## Excerpt to read
◇ ◇ ◇ ◇ ◇

CENTRAL BUREAU OF INVESTIGATION                     ...Appellant


                                   Versus

MANINDER                                                               SINGH
...Respondent



                               J U D G M E N T


R. BANUMATHI, J.


This appeal is preferred challenging the order of the High  Court  of  Delhi
in Crl. M.C. No.2083 of 2006 dated 10.02.2009, in and  by  which,  the  High
Court exercising its inherent power under Section 482  Cr.P.C.  quashed  the
criminal proceedings in RC No.3 of 1987 under Sections  420,  467,  468  and
471 IPC read with Section 120-B IPC and all proceedings  consequent  thereto
qua the respondent.
2.          Brief facts which led to the filing of this criminal appeal  are
as under:- The complainant-Chief Vigilance Officer of the New Bank of  India
(presently ‘Punjab National Bank’ for  short  ‘PNB’)  lodged  the  complaint
alleging that two persons  namely  Suresh  Kumar  Puri  and  Maninder  Singh
introduced themselves as proprietors of M/s Fashion  India  and  M/s  Ronney
Exports respectively and opened their current accounts with their branch  at
Miller Ganj in Ludhiana on 08.11.1986.  One Manger  namely  A.K.  Satija  of
IBD Cell of the New Bank of India at Ludhiana allowed advance  amount  worth
Rs.5.31 lakhs each to these two firms on production of Bill  of  Lading,  GR
form and other bills and those  foreign  bills  purchased  by  the  Bank  on
27.11.1986 returned unpaid.  During the enquiry made by the  bank,  Bill  of
Lading presented by the proprietors of the abovesaid two  firms  were  found
forged. Manager-A.K. Satija helped Maninder  Singh  to  avail  advance  upto
Rs.10.62 lakhs by opening two different accounts just  to  ensure  that  the
pecuniary limits allowed may fall under  his  power;  however  according  to
prosecution nature of transactions reveal that  parties  were  one  and  the
same.   Respondent  and  other  co-accused  thus  entered  into  a  criminal
conspiracy during the  period  November-December  1986,  with  intention  to
cheat New Bank of India (PNB) to the tune of Rs.10.62 lakhs.  On  the  basis
of the above complaint, case was registered under  Section  120-B  IPC  read
with Section  420  IPC  and  Section  5(2)  read  with  Section  5(1)(d)  of
Prevention of Corruption Act, 1947 and further  substantive  offences  under
Sections 420, 467, 468 and 471 IPC & Section 5 (2) read with Section  5  (1)

◇ ◇ ◇ ◇ ◇

## Source material
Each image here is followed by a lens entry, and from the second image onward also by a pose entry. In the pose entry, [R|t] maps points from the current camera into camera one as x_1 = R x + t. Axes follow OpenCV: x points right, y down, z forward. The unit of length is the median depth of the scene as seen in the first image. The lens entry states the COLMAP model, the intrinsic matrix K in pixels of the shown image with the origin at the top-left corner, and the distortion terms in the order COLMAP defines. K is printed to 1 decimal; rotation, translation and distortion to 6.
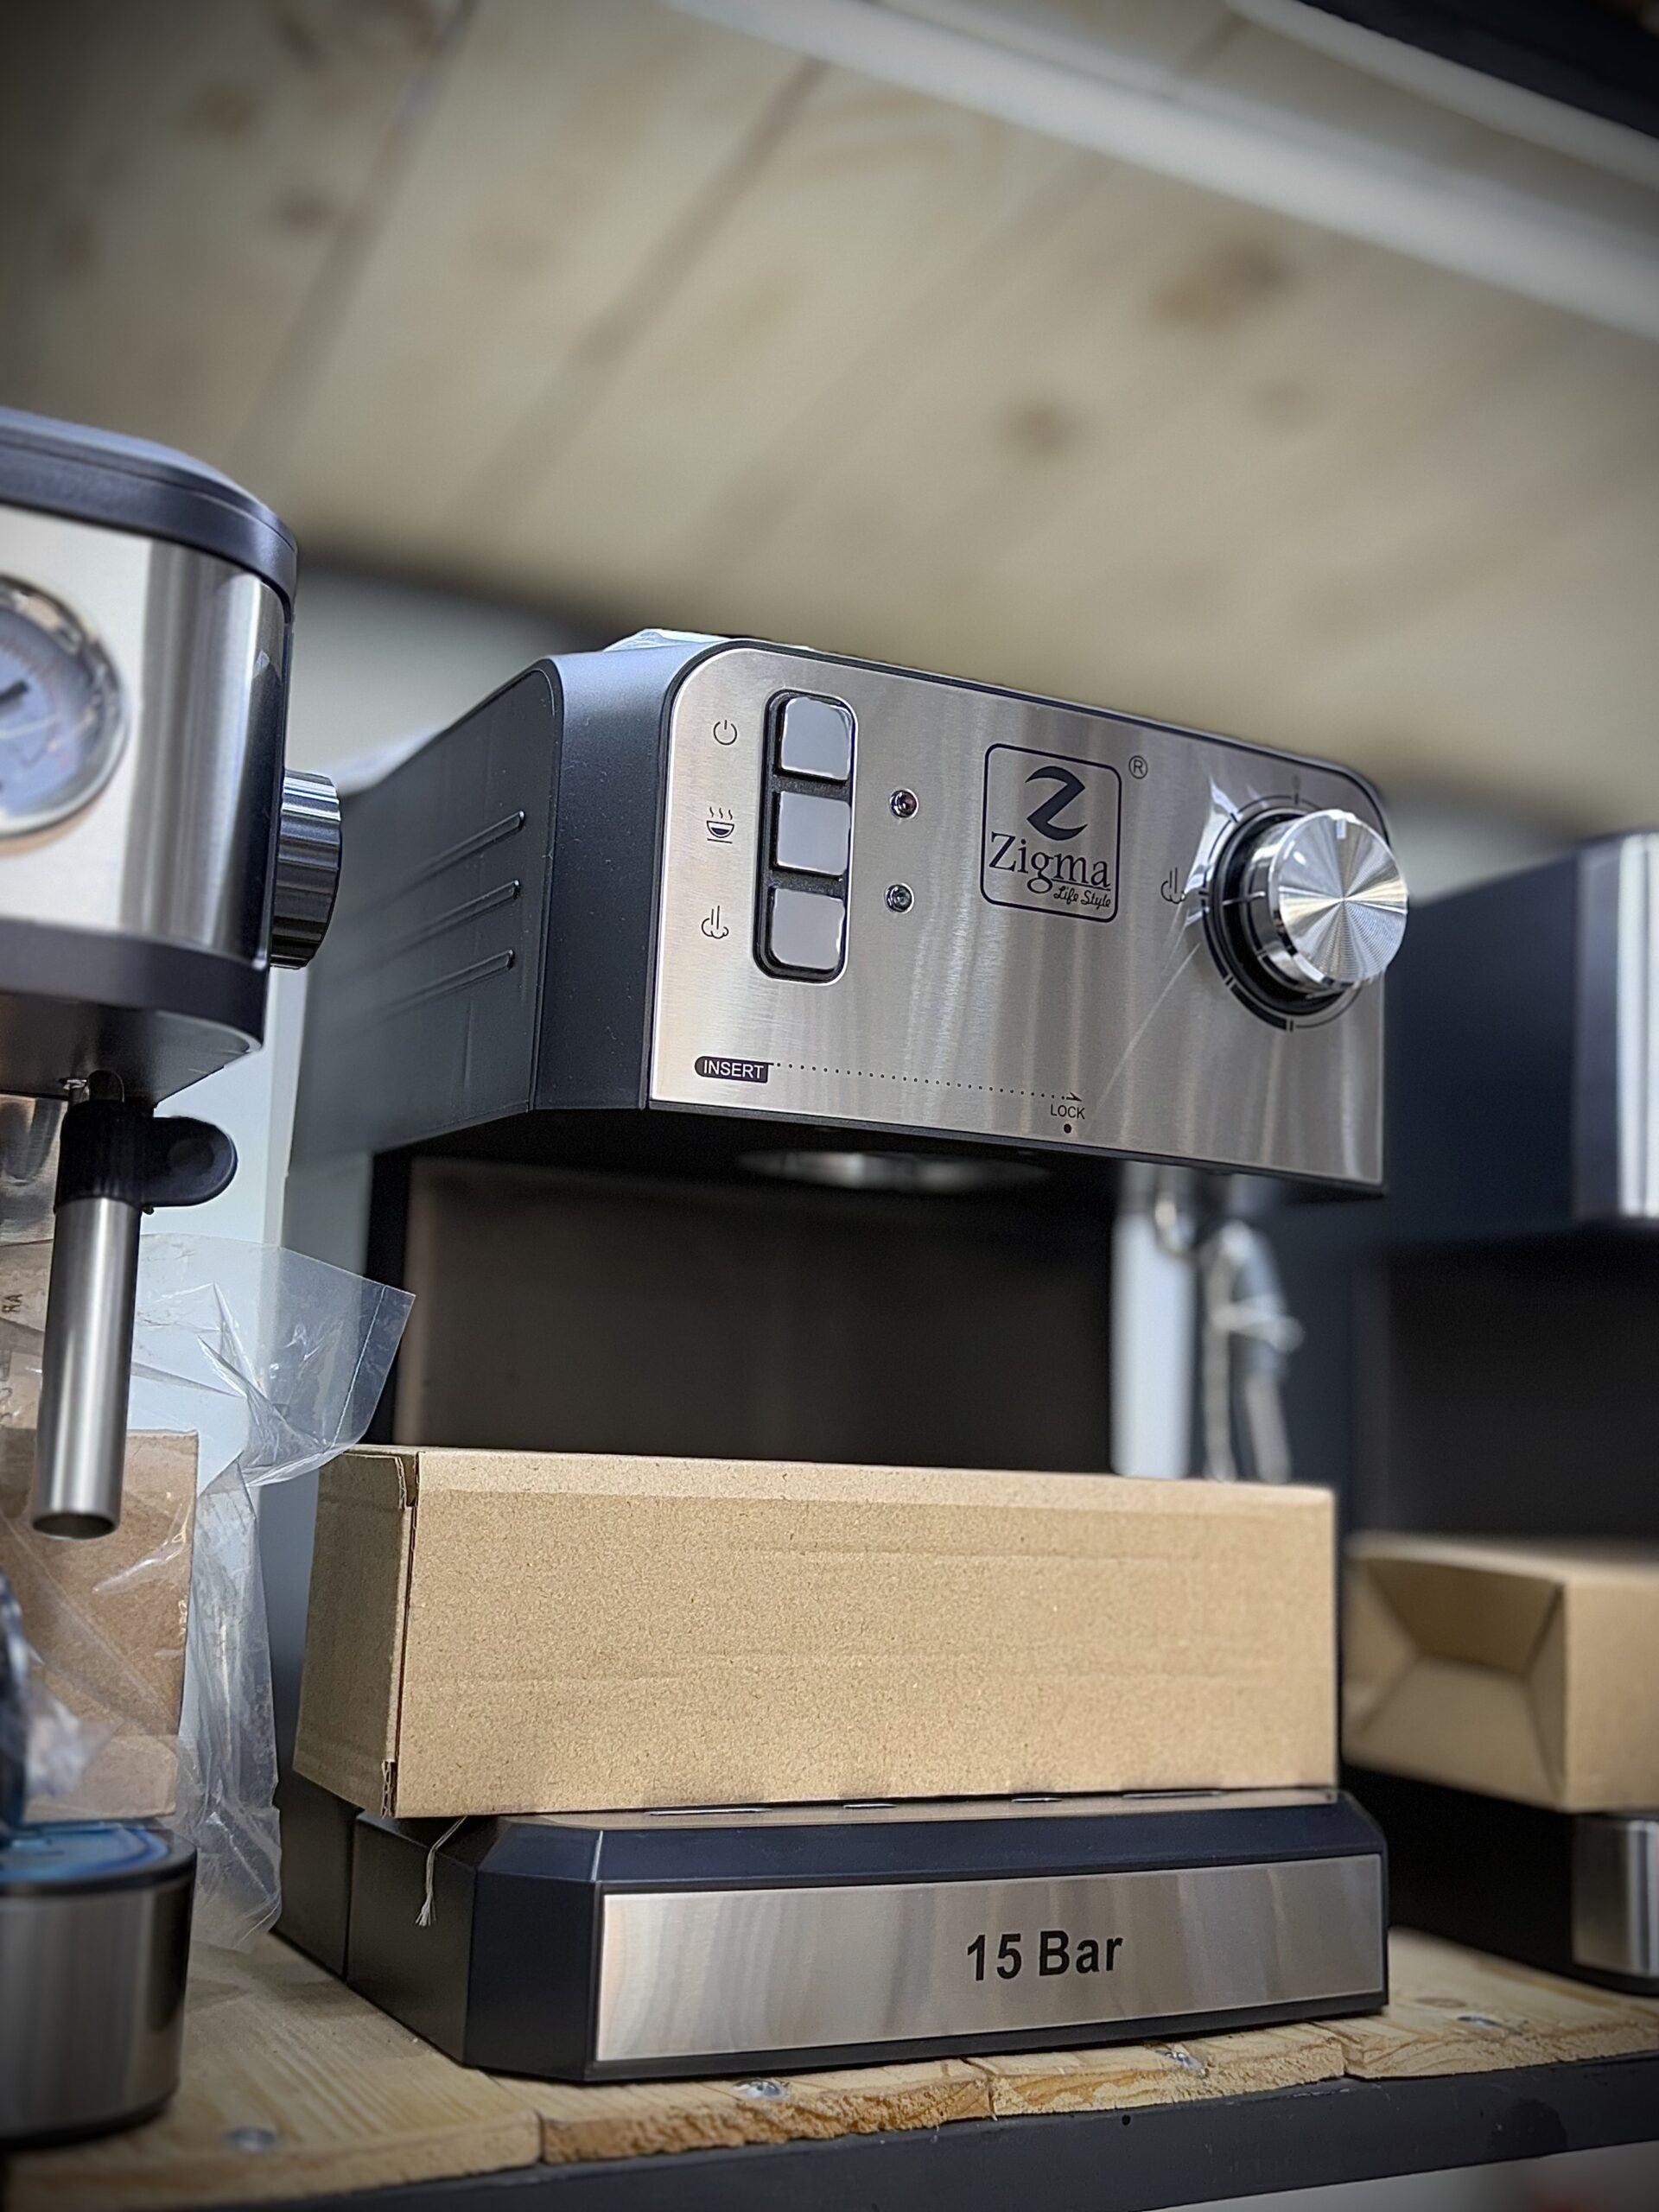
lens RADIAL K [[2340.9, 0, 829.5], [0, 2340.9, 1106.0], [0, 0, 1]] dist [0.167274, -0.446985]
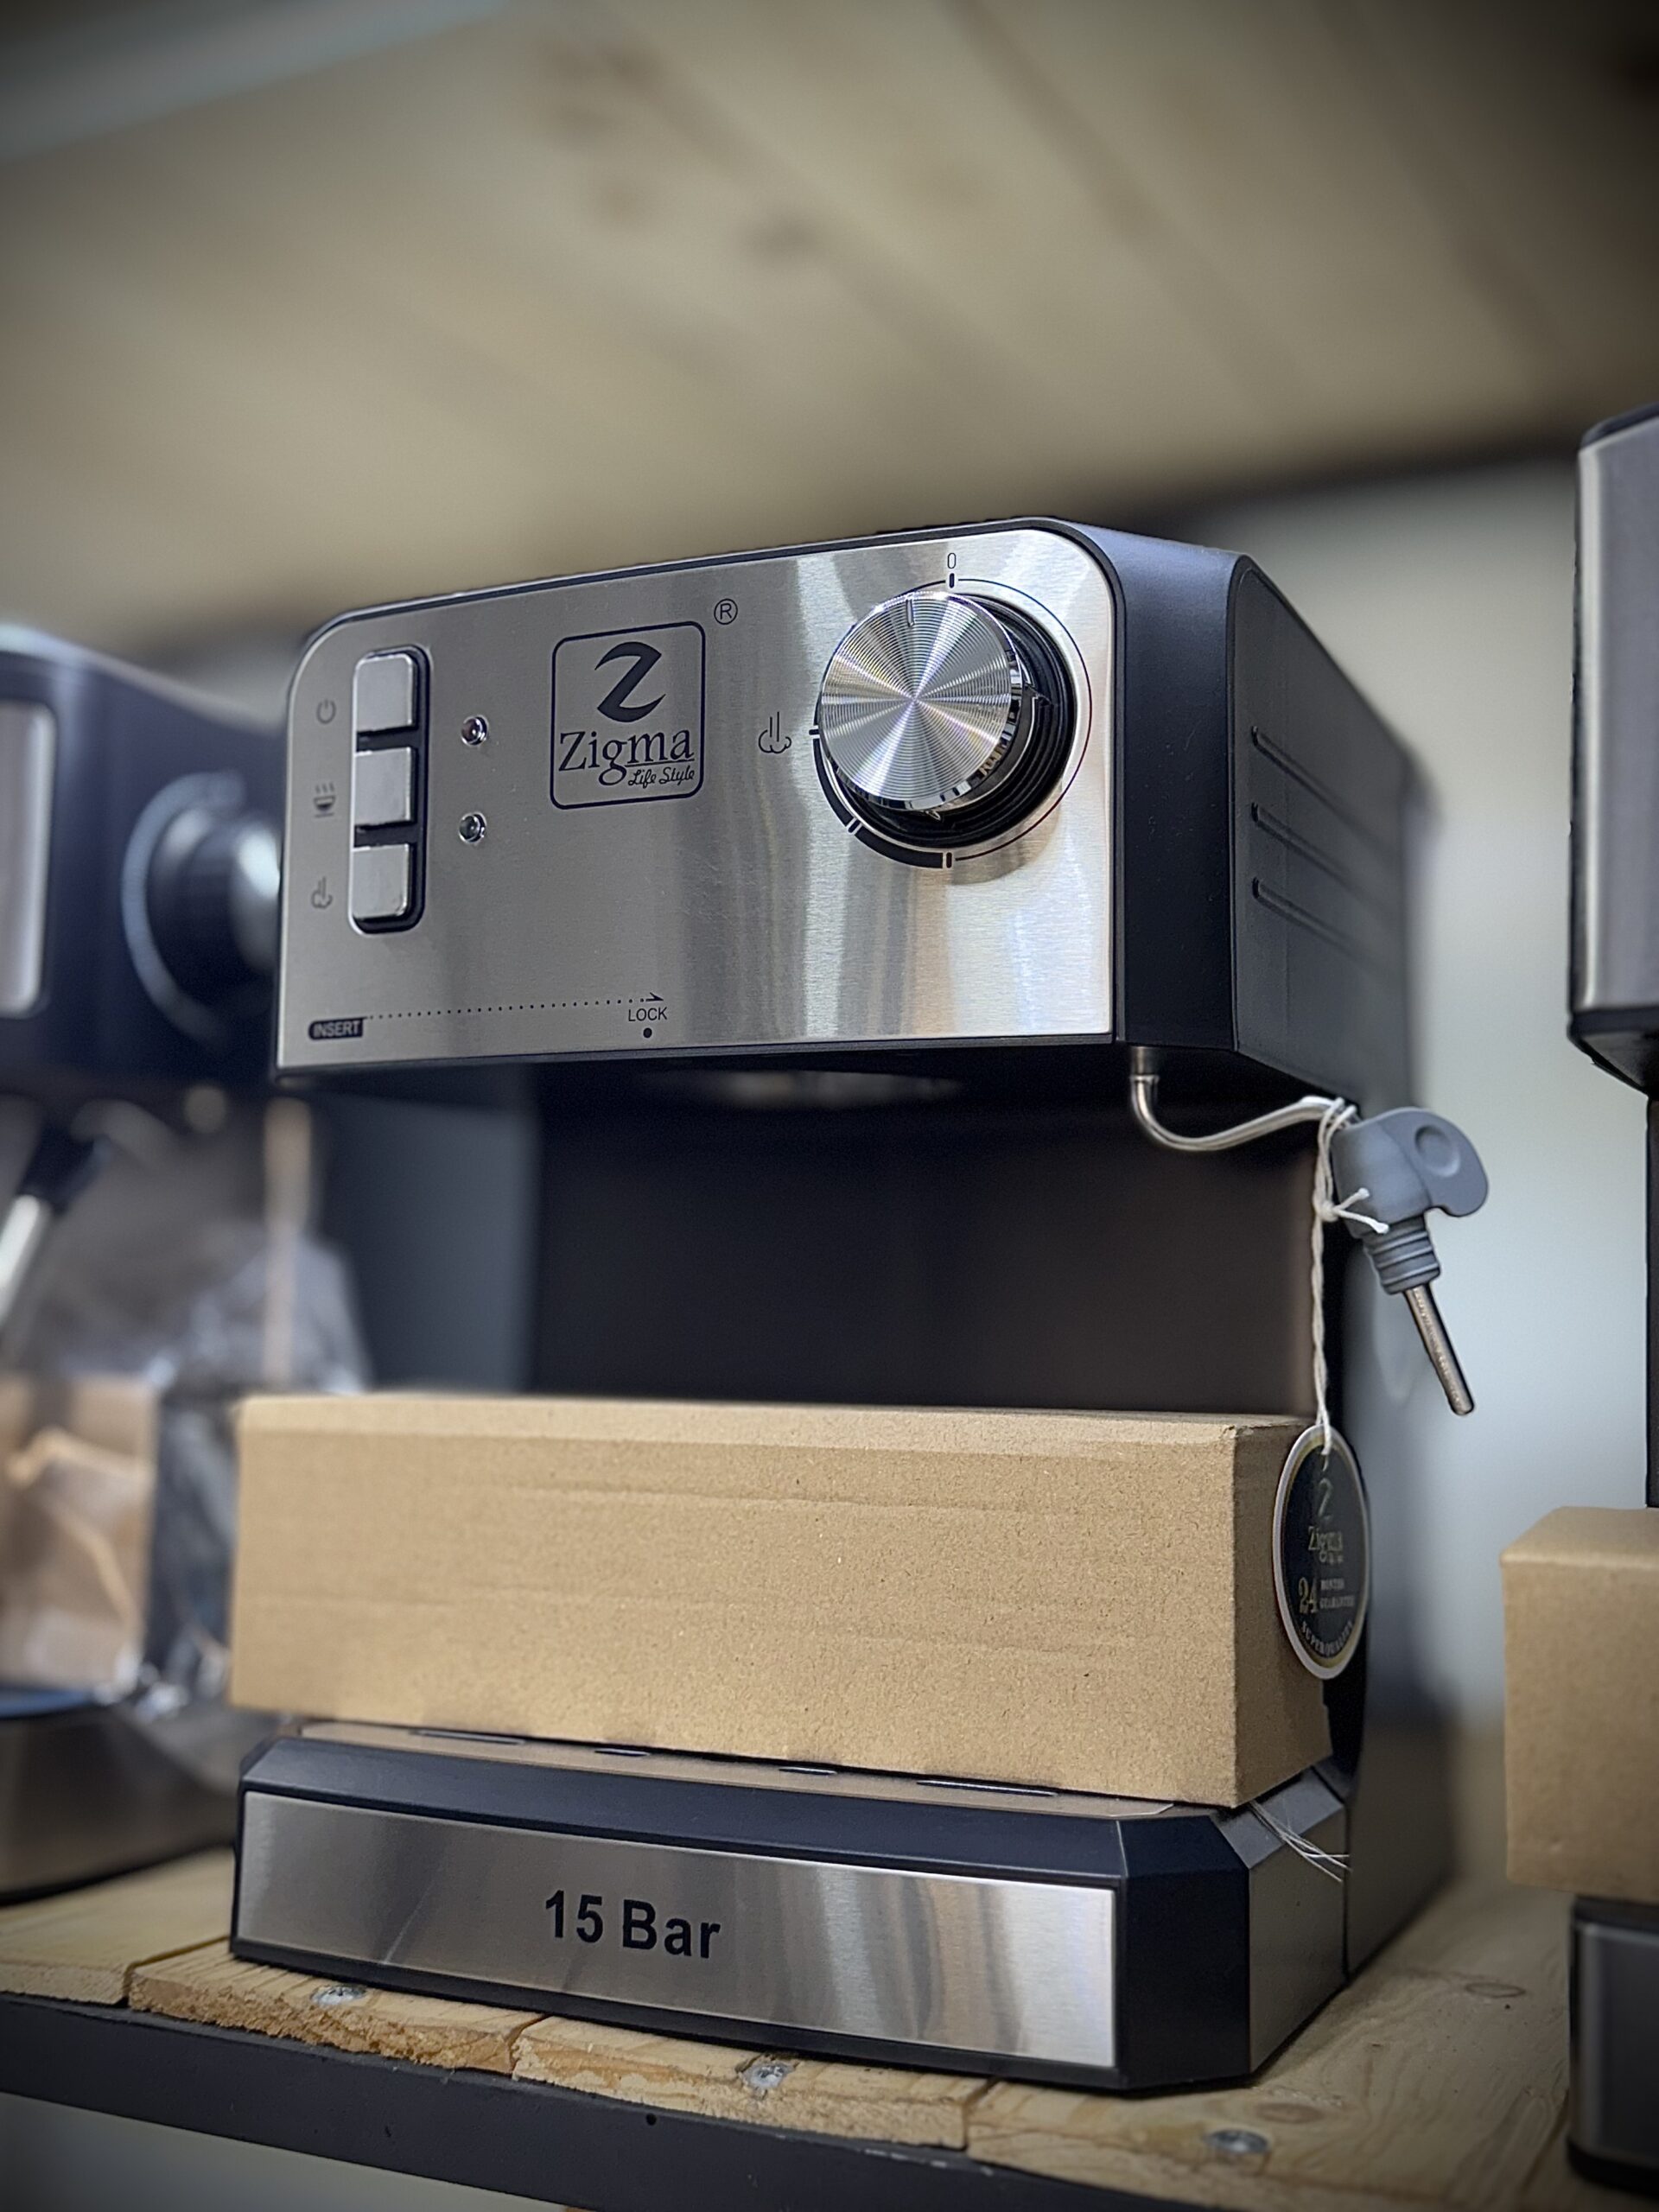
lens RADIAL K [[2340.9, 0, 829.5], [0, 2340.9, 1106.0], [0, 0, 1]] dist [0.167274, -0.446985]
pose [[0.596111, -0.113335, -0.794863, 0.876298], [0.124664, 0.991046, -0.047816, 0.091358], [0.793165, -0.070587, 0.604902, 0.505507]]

◇ ◇ ◇ ◇ ◇

## Goal of the exercise
Answer these questions from the judgment excerpt:
1. Which court issued the order that this appeal challenges, and on what date?
2. On what date were the two current accounts opened at the Miller Ganj branch in Ludhiana?
3. What total amount was New Bank of India allegedly cheated of?

## Exercise solution
1. The High Court of Delhi, on 10.02.2009.
2. 08.11.1986.
3. Rs.10.62 lakhs.